* _What the task asks_: Identify each line below that contains the word "покупателям", and copy it out.

* _Record set_:
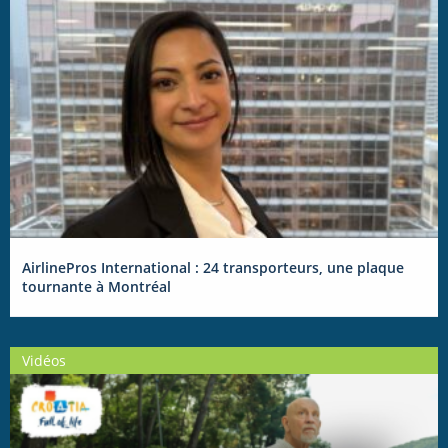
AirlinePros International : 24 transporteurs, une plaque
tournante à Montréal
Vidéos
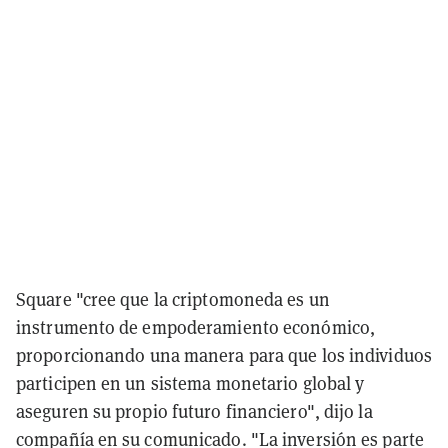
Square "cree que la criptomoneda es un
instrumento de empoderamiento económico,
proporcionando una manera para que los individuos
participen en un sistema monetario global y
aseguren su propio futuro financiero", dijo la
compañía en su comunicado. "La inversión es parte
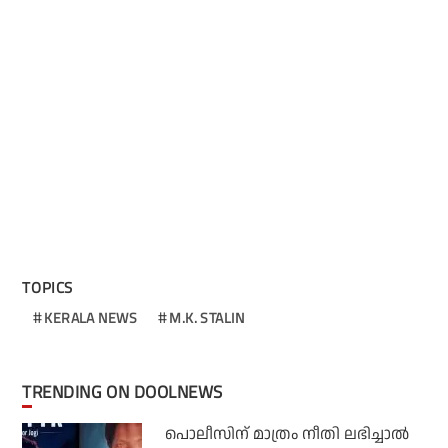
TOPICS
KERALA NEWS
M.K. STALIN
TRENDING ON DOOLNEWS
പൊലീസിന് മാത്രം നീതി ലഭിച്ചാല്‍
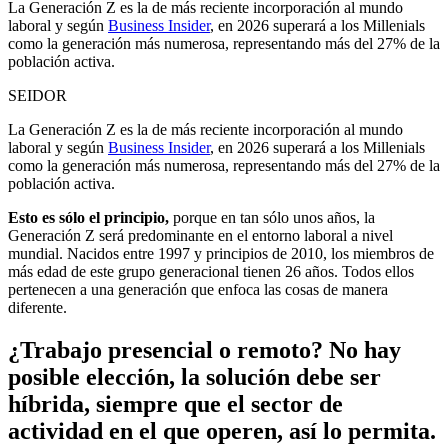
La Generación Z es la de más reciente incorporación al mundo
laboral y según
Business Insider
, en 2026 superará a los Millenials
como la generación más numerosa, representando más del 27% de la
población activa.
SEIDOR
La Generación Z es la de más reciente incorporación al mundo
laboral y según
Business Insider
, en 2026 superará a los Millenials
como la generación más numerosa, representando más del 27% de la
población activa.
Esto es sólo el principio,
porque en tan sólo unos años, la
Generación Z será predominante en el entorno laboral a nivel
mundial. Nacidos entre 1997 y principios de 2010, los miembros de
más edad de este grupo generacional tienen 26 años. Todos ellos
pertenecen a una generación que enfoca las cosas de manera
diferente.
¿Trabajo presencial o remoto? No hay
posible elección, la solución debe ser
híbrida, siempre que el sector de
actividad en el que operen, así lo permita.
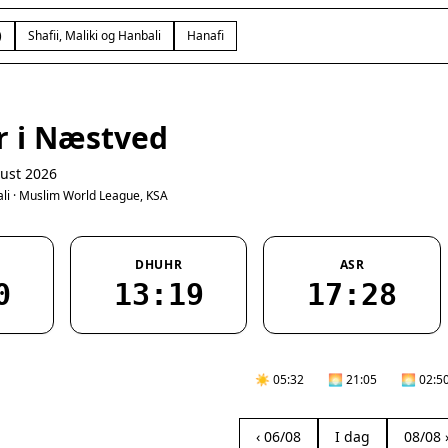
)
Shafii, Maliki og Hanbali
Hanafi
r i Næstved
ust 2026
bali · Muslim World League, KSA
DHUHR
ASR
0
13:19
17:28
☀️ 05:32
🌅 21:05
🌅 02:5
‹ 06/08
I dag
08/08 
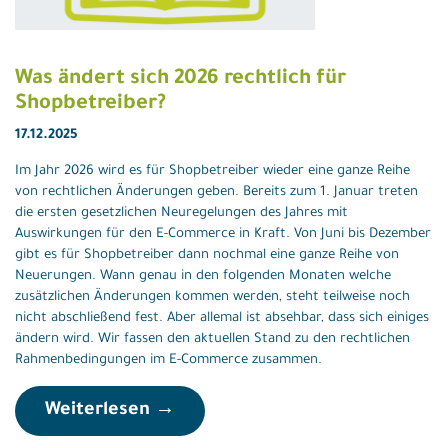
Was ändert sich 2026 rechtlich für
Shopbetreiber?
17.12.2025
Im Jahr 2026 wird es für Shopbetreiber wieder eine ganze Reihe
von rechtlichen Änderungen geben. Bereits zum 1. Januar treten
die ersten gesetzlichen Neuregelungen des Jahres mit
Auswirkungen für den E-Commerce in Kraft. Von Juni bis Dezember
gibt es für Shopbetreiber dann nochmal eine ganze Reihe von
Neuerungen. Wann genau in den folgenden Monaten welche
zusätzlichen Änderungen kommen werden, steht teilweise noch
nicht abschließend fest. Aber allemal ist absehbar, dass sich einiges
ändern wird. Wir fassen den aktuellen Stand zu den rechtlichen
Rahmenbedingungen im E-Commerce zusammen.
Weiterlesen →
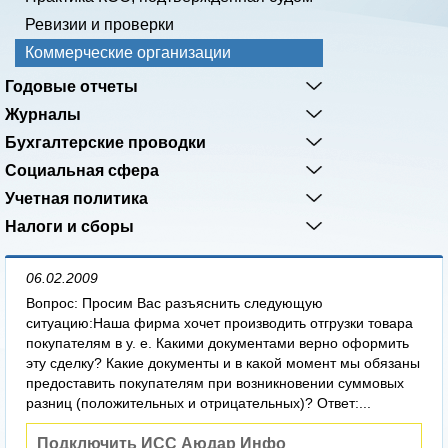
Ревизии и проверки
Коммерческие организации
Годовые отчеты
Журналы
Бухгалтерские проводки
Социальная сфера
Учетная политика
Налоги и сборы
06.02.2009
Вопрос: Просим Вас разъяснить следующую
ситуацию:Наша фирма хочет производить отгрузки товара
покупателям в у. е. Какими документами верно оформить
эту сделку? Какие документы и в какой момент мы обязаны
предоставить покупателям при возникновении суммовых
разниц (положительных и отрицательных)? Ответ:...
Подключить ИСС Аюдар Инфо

* _Your response_:
покупателям в у. е. Какими документами верно оформить
предоставить покупателям при возникновении суммовых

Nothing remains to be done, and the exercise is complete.